Taking care of ourselves is a skill that most of us have had to learn the hard way. Fortunately, with a bit of planning and research, you’ll find that all it takes to protect yourself from future health and physical setbacks is the intention to think ahead. We’re lucky to live in a world where most essential services are automated or remotely accessible. With this in mind, here are three hassle-free ways you can plan and care for yourself and those you love.

1. Learn your family medical history.


According to the Brain Aneurysm Foundation, nearly 6.5 million people in the United States have an undiagnosed and unruptured brain aneurysm, annually. From this number, an estimated 30,000 people a year suffer a brain aneurysm rupture. Unfortunately, about 15 percent of these patients succumb before receiving medical attention.

While having a known family history of aneurysms is a significant risk factor for developing aneurysms in the future, it’s not a guarantee that you’ll also receive an aneurysm diagnosis. Knowing your family medical history is just the first step in taking charge of your health. While it may be uncomfortable to ask your first-degree relatives to share any hereditary medical conditions, prevention is always better than cure, and starting the conversation is important.

While aneurysms can be hereditary, other aneurysm risk factors include age, race, atherosclerosis, cigarette smoking, hypertension, gender, excessive coffee consumption, excessive alcohol use, severe head injury. If you have a history of aneurysms, such as an immediate family member who’s had a ruptured cerebral aneurysm, schedule annual imaging tests to rule out any potential medical emergencies. These tests can also detect asymptomatic aneurysms.

Given that aneurysms have no symptoms, a larger-sized unruptured aneurysm may press on brain tissues resulting in a severe headache, double vision, nausea, pain behind one eye, and the loss of consciousness.
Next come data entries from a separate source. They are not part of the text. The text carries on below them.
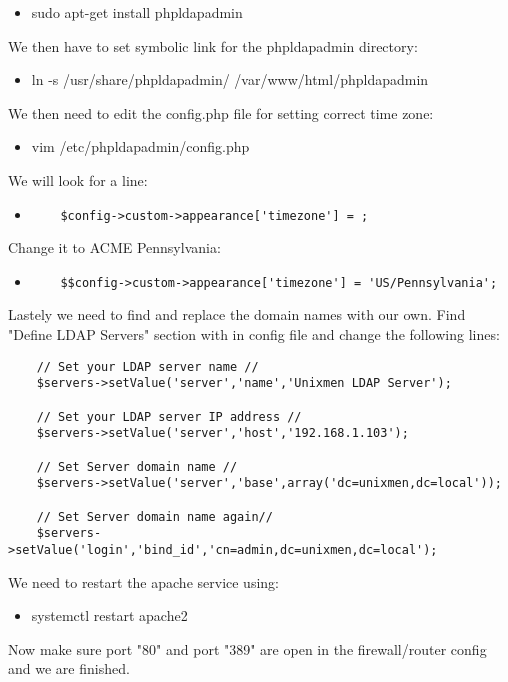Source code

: \begin{itemize}
	\item sudo apt-get install phpldapadmin
\end{itemize}

\noindent We then have to set symbolic link for the phpldapadmin directory:

\begin{itemize}
	\item ln -s /usr/share/phpldapadmin/ /var/www/html/phpldapadmin
\end{itemize}

\noindent We then need to edit the config.php file for setting correct time 
zone:

\begin{itemize}
	\item vim /etc/phpldapadmin/config.php
\end{itemize}

\noindent We will look for a line: 
\begin{itemize}
	\item \begin{verbatim}
	$config->custom->appearance['timezone'] = ;
	\end{verbatim} 
\end{itemize} 

\noindent Change it to ACME Pennsylvania: 
\begin{itemize}
	\item \begin{verbatim}
	$$config->custom->appearance['timezone'] = 'US/Pennsylvania';
	\end{verbatim}
\end{itemize}

\noindent Lastely we need to find and replace the domain names with our own. 
Find "Define LDAP Servers" section with in config file and 
change the following lines:
\begin{verbatim}
	// Set your LDAP server name //
	$servers->setValue('server','name','Unixmen LDAP Server');
	
	// Set your LDAP server IP address // 
	$servers->setValue('server','host','192.168.1.103');
	
	// Set Server domain name //
	$servers->setValue('server','base',array('dc=unixmen,dc=local'));
	
	// Set Server domain name again//
	$servers->setValue('login','bind_id','cn=admin,dc=unixmen,dc=local');
\end{verbatim}

\noindent We need to restart the apache service using:
\begin{itemize}
	\item systemctl restart apache2
\end{itemize}

\noindent Now make sure port "80" and port "389" are open in the 
firewall/router config and we are finished.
An imaging test will also educate you on these common symptoms of a ruptured aneurysm and the signs to look out for.

2. Outsource the services of a professional.
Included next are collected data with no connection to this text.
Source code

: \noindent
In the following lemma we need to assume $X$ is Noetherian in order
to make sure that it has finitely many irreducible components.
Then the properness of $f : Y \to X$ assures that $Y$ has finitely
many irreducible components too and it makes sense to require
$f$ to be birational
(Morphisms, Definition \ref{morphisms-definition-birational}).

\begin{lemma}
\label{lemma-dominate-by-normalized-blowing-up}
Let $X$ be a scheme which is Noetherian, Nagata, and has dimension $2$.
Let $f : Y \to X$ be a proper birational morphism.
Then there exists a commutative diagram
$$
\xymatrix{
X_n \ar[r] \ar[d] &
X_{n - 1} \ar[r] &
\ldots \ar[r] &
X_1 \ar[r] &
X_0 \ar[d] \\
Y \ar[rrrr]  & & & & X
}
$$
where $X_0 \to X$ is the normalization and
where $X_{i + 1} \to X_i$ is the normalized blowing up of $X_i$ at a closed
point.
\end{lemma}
A great way to reduce some of the stress in your life is to realize that you don’t have to do everything yourself. For instance, if you’ve suffered serious injury as a result of another person’s negligence—car crash, medical malpractice, slip and fall accident, defective products—speak to a personal injury attorney instead of handling the claims process by yourself.

Personal injury lawyers are trained in the practice of personal injury law. As an auto accident victim, for instance, there’s a lot of paperwork involved after the accident if you intend to file a personal injury claim. For instance, you’ll need to prove that the liable party caused your injuries. To do this, you’ll need to gather enough evidence to support your case. Some of this evidence may include the negligent motorist’s toxicology report, medical records and medical bills showing the extent of your injuries, a police report detailing the date of the accident, witness statements, and more.
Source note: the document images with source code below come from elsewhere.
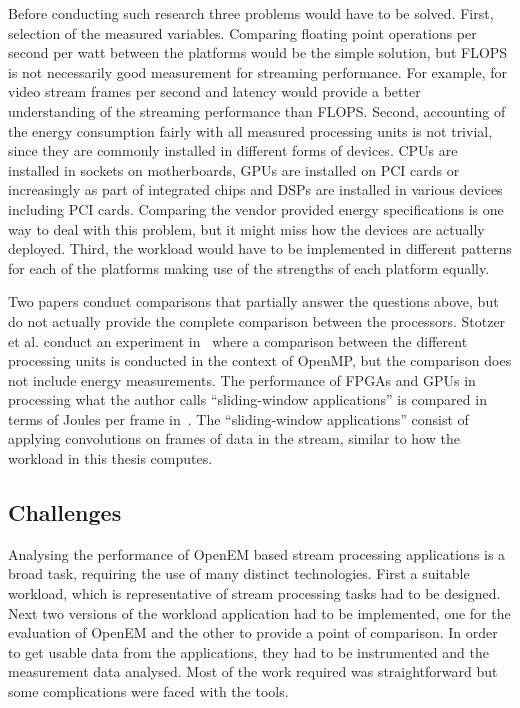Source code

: Before conducting such research three problems would have to be solved. First, selection of the measured variables. Comparing floating point operations per second per watt between the platforms would be the simple solution, but FLOPS is not necessarily good measurement for streaming performance. For example, for video stream frames per second and latency would provide a better understanding of the streaming performance than FLOPS. Second, accounting of the energy consumption fairly with all measured processing units is not trivial, since they are commonly installed in different forms of devices. CPUs are installed in sockets on motherboards, GPUs are installed on PCI cards or increasingly as part of integrated chips and DSPs are installed in various devices including PCI cards. Comparing the vendor provided energy specifications is one way to deal with this problem, but it might miss how the devices are actually deployed. Third, the workload would have to be implemented in different patterns for each of the platforms making use of the strengths of each platform equally.

Two papers conduct comparisons that partially answer the questions above, but do not actually provide the complete comparison between the processors. Stotzer et al. conduct an experiment in~\cite{stotzer2013openmp} where a comparison between the different processing units is conducted in the context of OpenMP, but the comparison does not include energy measurements. The performance of FPGAs and GPUs in processing what the author calls ``sliding-window applications'' is compared in terms of Joules per frame in~\cite{fowers2012performance}. The ``sliding-window applications'' consist of applying convolutions on frames of data in the stream, similar to how the workload in this thesis computes.

\subsection{Challenges}
\label{subsec:challenges}
Analysing the performance of OpenEM based stream processing applications is a broad task, requiring the use of many distinct technologies. First a suitable workload, which is representative of stream processing tasks had to be designed. Next two versions of the workload application had to be implemented, one for the evaluation of OpenEM and the other to provide a point of comparison. In order to get usable data from the applications, they had to be instrumented and the measurement data analysed. Most of the work required was straightforward but some complications were faced with the tools.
As an accident victim, focusing on your recovery should be your main priority. A personal injury lawyer will use their years of experience in litigating personal injury lawsuits to manage all communication with the insurance company, gather evidence to support your personal injury case, and offer legal representation and legal advice should the case go to trial. They’ll also estimate the value of your case and help you win a fair compensation that could go towards offsetting medical expenses, loss of companionship, and your emotional distress, to mention a few.

3. Improve your relationship with money.


Keeping track of your expenses is a great way to ensure that you’re staying debt-free and in turn, stress-free. When you don’t have a clear idea of how much money your bringing in or spending each month, you could find yourself spending way more than you earn.

Luckily, gaining financial discipline is a skill you can learn and resources like Mint, Pocket Expense, BillGuard, and Level Money can help you keep track of your expenses. They also offer financial literacy tips such as helpful loan repayment plans that are planned around your monthly income.